(Stored data)

Segment Open

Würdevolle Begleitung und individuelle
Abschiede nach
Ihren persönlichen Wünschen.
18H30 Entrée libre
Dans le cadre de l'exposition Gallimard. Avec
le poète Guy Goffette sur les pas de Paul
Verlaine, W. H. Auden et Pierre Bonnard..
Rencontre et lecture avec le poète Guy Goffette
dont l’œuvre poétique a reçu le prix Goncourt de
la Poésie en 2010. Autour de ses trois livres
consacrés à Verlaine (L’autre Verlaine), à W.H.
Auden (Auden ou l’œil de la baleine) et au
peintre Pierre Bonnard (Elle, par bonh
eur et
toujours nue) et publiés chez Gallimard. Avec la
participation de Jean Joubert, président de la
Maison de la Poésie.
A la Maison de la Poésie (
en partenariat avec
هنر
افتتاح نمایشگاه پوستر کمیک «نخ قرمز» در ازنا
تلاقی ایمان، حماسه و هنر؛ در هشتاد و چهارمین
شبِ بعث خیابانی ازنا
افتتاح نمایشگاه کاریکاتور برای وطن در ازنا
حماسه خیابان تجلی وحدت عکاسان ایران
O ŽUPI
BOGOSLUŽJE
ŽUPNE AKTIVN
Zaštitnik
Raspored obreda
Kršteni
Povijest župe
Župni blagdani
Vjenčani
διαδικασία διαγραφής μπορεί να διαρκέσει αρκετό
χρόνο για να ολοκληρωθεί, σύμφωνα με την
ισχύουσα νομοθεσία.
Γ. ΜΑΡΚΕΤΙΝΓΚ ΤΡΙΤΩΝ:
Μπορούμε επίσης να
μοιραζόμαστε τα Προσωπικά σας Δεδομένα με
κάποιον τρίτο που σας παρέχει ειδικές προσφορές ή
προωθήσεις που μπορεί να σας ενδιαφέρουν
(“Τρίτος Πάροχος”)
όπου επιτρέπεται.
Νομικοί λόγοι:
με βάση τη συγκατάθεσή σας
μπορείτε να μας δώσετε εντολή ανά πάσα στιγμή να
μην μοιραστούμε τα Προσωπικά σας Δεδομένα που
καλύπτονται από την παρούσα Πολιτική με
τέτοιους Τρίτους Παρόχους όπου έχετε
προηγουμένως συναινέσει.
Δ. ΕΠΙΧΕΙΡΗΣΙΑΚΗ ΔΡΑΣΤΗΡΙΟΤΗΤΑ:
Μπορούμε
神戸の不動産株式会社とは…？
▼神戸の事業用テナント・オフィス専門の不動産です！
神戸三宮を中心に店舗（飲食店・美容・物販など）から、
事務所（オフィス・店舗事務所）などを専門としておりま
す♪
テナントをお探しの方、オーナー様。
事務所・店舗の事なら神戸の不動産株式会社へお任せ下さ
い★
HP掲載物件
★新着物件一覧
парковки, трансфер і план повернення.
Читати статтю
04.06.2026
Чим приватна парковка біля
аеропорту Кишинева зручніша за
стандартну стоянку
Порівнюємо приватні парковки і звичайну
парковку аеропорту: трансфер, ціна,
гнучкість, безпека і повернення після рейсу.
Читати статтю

Segment Closed

* [EXERCISE PROMPT]: Here the goal is to repeat each entry exactly.

* [ANSWER FOR THE TASK]:
Würdevolle Begleitung und individuelle
Abschiede nach
Ihren persönlichen Wünschen.
18H30 Entrée libre
Dans le cadre de l'exposition Gallimard. Avec
le poète Guy Goffette sur les pas de Paul
Verlaine, W. H. Auden et Pierre Bonnard..
Rencontre et lecture avec le poète Guy Goffette
dont l’œuvre poétique a reçu le prix Goncourt de
la Poésie en 2010. Autour de ses trois livres
consacrés à Verlaine (L’autre Verlaine), à W.H.
Auden (Auden ou l’œil de la baleine) et au
peintre Pierre Bonnard (Elle, par bonh
eur et
toujours nue) et publiés chez Gallimard. Avec la
participation de Jean Joubert, président de la
Maison de la Poésie.
A la Maison de la Poésie (
en partenariat avec
هنر
افتتاح نمایشگاه پوستر کمیک «نخ قرمز» در ازنا
تلاقی ایمان، حماسه و هنر؛ در هشتاد و چهارمین
شبِ بعث خیابانی ازنا
افتتاح نمایشگاه کاریکاتور برای وطن در ازنا
حماسه خیابان تجلی وحدت عکاسان ایران
O ŽUPI
BOGOSLUŽJE
ŽUPNE AKTIVN
Zaštitnik
Raspored obreda
Kršteni
Povijest župe
Župni blagdani
Vjenčani
διαδικασία διαγραφής μπορεί να διαρκέσει αρκετό
χρόνο για να ολοκληρωθεί, σύμφωνα με την
ισχύουσα νομοθεσία.
Γ. ΜΑΡΚΕΤΙΝΓΚ ΤΡΙΤΩΝ:
Μπορούμε επίσης να
μοιραζόμαστε τα Προσωπικά σας Δεδομένα με
κάποιον τρίτο που σας παρέχει ειδικές προσφορές ή
προωθήσεις που μπορεί να σας ενδιαφέρουν
(“Τρίτος Πάροχος”)
όπου επιτρέπεται.
Νομικοί λόγοι:
με βάση τη συγκατάθεσή σας
μπορείτε να μας δώσετε εντολή ανά πάσα στιγμή να
μην μοιραστούμε τα Προσωπικά σας Δεδομένα που
καλύπτονται από την παρούσα Πολιτική με
τέτοιους Τρίτους Παρόχους όπου έχετε
προηγουμένως συναινέσει.
Δ. ΕΠΙΧΕΙΡΗΣΙΑΚΗ ΔΡΑΣΤΗΡΙΟΤΗΤΑ:
Μπορούμε
神戸の不動産株式会社とは…？
▼神戸の事業用テナント・オフィス専門の不動産です！
神戸三宮を中心に店舗（飲食店・美容・物販など）から、
事務所（オフィス・店舗事務所）などを専門としておりま
す♪
テナントをお探しの方、オーナー様。
事務所・店舗の事なら神戸の不動産株式会社へお任せ下さ
い★
HP掲載物件
★新着物件一覧
парковки, трансфер і план повернення.
Читати статтю
04.06.2026
Чим приватна парковка біля
аеропорту Кишинева зручніша за
стандартну стоянку
Порівнюємо приватні парковки і звичайну
парковку аеропорту: трансфер, ціна,
гнучкість, безпека і повернення після рейсу.
Читати статтю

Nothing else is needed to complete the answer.